Our Security

Our addresses require at upto 5 signatures for every withdrawal: one of ours, and upto 4 of yours. Simply put: we do not have access to your coins.

This section tells you how we approach our systems' and users' safety, and provides guidelines for you to follow.

Distributed Trust: Customize your security

Our Distributed Trust (dTrust) framework helps you establish custom signature configurations for your addresses. This feature exponentially enhances your system's security compared to the single-signature addresses in general use today.

dTrust lets you add up to 4 keys next to the key we keep, and allows you to set your own signature requirement. You can then keep your keys on different machines, USB-sticks, print them to paper, assign to friends and family, run an escrow service, etc. In a high-security automated environment, you’d send your keys across the globe and store your secrets on different continents.

Moreover, you can use your dTrust addresses without using btc-wallet.live.

Basic multi-signature: Keep your coins safe

To withdraw from our basic (default) addresses, 2 keys are needed. Multiple signatures have a number of security benefits over single-signature (regular) addresses.

One key is held by you, to make sure you always sign off on every transaction.

The second key is held by btc-wallet.live, which enables us to provide extra security to you through API access restrictions and two-factor authentication.

You should always retain backups of both these keys.

How we secure your data

Strong Encryption Standards

We encrypt all user secrets linked to your wallets through a 256-bit AES cipher and 25,000 PBKDF2 hash rounds. This makes cracking a single Secret PIN extremely resource intensive: requiring over 1 million days on state of the art computers today!

Zero Knowledge of your Secrets

We are unaware of your Secret PIN, and cannot recover these even if we tried. Your Secret PIN is never sent over the network.

We minimize use of Secrets

We use Multi-signature wallets built on top of Hierarchical Deterministic wallets (HD wallets), as outlined by the BIP0032 standard, to generate new addresses for your account without ever needing access to old or new addresses' private keys.

Security Best Practices

Our website and API libraries use the up-to-date security standards such as BIP0062, and RFC6979.

Continuity, integrity, and transparency

Backups

Backups of all (encrypted) account data are made to "cloud servers" on 4 continents every hour.

Ongoing Security Audits

We work with over 1,000 security experts to discover hidden security issues before the bad guys do.

Account audits via the Block Chain

All addresses on our system are on-chain and that makes them publicly auditable through third-party Block Explorers. You can always verify your btc-wallet.live wallet balances are accurate using a block explorer of your choice.

Always-On Infrastructure

Our entire infrastructure is built to be redundant, eliminating all single points of failure. We target over 99.999% system availability.

Other ways we protect your security

  • Client-side signing

    We provide a growing number of libraries that allow you to sign your transactions yourselves, outside of btc-wallet.live.
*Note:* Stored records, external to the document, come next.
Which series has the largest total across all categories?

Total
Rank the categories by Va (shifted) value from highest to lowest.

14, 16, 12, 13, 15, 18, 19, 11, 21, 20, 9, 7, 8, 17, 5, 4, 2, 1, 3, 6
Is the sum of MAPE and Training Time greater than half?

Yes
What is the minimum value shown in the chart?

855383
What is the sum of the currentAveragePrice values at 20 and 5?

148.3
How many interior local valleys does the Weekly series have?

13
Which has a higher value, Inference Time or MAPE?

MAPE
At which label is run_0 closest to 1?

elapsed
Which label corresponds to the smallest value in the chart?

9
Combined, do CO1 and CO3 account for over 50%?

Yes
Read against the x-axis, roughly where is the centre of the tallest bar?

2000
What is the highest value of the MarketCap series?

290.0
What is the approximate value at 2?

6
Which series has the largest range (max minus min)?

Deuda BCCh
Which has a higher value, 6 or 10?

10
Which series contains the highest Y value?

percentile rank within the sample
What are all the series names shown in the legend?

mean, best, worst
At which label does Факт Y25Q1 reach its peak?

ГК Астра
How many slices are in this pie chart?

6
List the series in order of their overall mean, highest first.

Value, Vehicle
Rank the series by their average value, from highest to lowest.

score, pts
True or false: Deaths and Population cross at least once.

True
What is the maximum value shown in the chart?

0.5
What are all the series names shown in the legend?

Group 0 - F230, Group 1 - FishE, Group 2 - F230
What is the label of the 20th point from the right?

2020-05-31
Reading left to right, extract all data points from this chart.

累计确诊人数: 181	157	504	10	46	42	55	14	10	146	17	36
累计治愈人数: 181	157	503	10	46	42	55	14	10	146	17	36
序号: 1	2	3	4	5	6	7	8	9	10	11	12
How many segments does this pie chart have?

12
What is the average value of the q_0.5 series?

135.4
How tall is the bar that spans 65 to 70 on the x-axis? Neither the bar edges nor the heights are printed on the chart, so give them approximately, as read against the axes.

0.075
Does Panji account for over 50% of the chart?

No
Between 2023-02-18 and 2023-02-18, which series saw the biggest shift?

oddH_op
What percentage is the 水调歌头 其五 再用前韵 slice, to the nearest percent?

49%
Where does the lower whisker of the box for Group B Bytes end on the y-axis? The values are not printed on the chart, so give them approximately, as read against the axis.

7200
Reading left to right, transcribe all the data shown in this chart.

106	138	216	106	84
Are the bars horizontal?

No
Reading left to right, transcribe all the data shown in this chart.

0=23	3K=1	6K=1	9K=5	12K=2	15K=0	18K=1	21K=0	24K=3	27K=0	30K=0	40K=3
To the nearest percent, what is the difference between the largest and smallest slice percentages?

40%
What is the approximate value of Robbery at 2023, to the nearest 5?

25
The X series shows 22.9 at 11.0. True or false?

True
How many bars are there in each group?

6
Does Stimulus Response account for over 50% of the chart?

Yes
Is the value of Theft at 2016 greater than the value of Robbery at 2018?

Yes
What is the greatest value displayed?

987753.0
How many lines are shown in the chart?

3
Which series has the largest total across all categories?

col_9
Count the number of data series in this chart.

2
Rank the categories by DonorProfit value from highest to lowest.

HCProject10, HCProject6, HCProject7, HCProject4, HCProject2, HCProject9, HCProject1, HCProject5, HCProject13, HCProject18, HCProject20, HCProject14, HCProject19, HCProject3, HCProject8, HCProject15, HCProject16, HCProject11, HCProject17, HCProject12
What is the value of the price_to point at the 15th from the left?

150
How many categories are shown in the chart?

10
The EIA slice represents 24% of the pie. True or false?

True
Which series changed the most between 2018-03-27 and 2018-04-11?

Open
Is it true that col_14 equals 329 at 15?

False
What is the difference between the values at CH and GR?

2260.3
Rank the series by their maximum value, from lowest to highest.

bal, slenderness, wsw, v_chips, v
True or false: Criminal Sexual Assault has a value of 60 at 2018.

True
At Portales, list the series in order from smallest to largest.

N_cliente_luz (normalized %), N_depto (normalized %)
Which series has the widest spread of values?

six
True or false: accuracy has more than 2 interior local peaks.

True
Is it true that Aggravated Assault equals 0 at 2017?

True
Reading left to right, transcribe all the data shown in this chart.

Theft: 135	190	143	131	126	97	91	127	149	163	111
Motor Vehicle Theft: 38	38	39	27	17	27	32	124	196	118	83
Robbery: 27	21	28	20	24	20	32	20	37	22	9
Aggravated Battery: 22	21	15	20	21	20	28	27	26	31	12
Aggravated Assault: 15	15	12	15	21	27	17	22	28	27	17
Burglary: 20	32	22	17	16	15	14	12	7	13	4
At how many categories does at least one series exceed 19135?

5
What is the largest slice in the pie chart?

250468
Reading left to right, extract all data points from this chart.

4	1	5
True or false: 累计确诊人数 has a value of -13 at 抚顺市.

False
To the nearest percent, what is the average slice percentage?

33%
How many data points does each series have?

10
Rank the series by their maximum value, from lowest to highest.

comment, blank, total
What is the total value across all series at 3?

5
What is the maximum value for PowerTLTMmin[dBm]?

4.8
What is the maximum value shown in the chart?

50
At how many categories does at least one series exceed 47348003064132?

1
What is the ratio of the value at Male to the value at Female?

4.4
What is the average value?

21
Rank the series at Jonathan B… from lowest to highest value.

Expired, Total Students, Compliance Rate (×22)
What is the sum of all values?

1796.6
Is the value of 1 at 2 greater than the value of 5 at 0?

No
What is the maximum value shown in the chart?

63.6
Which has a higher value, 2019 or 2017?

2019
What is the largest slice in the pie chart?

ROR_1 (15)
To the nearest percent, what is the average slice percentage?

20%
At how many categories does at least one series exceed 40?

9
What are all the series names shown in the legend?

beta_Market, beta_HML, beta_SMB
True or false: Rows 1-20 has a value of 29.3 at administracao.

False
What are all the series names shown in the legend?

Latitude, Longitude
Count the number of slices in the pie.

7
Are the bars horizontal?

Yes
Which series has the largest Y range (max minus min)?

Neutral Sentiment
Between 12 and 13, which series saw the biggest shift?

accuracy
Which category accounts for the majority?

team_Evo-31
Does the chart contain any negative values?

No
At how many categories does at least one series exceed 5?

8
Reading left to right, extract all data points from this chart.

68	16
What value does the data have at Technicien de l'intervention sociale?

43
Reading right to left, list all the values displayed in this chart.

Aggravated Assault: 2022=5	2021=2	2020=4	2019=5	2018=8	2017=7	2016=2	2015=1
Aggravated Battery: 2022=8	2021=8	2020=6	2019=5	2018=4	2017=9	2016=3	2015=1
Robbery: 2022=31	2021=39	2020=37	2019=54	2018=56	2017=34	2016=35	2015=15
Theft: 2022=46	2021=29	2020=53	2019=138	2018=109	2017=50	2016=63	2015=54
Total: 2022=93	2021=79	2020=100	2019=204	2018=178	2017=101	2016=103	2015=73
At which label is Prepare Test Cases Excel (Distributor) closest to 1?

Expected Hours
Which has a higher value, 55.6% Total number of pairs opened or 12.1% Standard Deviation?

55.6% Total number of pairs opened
We even help you build your own library in any language of your choice!

  • HTTPS Everywhere

    All traffic to/fro btc-wallet.live and you is encrypted over SSL.

  • No password systems

    None of our systems use passwords for access control, and all our internal systems are isolated from public access.

  • Highly available 24/7

    We target over 99.999% system availability.

What you can do

Being a user-facing service, btc-wallet.live needs your help in order to ensure your security. You, as the account owner, are responsible for the safety of your account credentials, including your API key, Secret PIN, and Secret Mnemonic. We recommend you follow these guidelines.

Use two-factor authentication.

We can make sure it's you who's logging into your Wallet by sending a code to your e-mail. You must use this code to login if you have enabled two-factor authentication through your Wallet.

Do not share your secrets.

Your Secret PIN is the key that controls your coins, and your Secret Mnemonic is the only key to reset your Secret PIN in an emergency. You should never, ever share your Secret PIN and Secret Mnemonic with anyone.

Save your secrets offline.

Always store your Secret PIN and Secret Mnemonic in a safe place. Storing them in e-mail accounts or in un-encrypted text files on your computers is definitely not recommended. If you do not know how to secure your Secret PIN and Secret Mnemonic electronically, just write them down on pieces of paper, and remember where you keep these pieces of paper!

Security for Developers

Don't share your API keys

Never give any untrusted party access to your API keys. If they have your API keys, they can impersonate you.

Never save Secrets in your app

Never store your API keys and Secret PINs in application configuration files or check them into version control. Use environment variables to specify this information instead and isolate your application into an exclusive user account.

Leverage Cutting-Edge Security

Use our dTrust framework to exponentially enhance your service's wallet security.

Restrict API access

Always specify IP addresses that can access your account(s) through the API. Do this from your Wallet.

Stay up-to-date

Always ensure you stay up-to-date on security threats in your operating systems and application frameworks. Regularly check for operating system updates.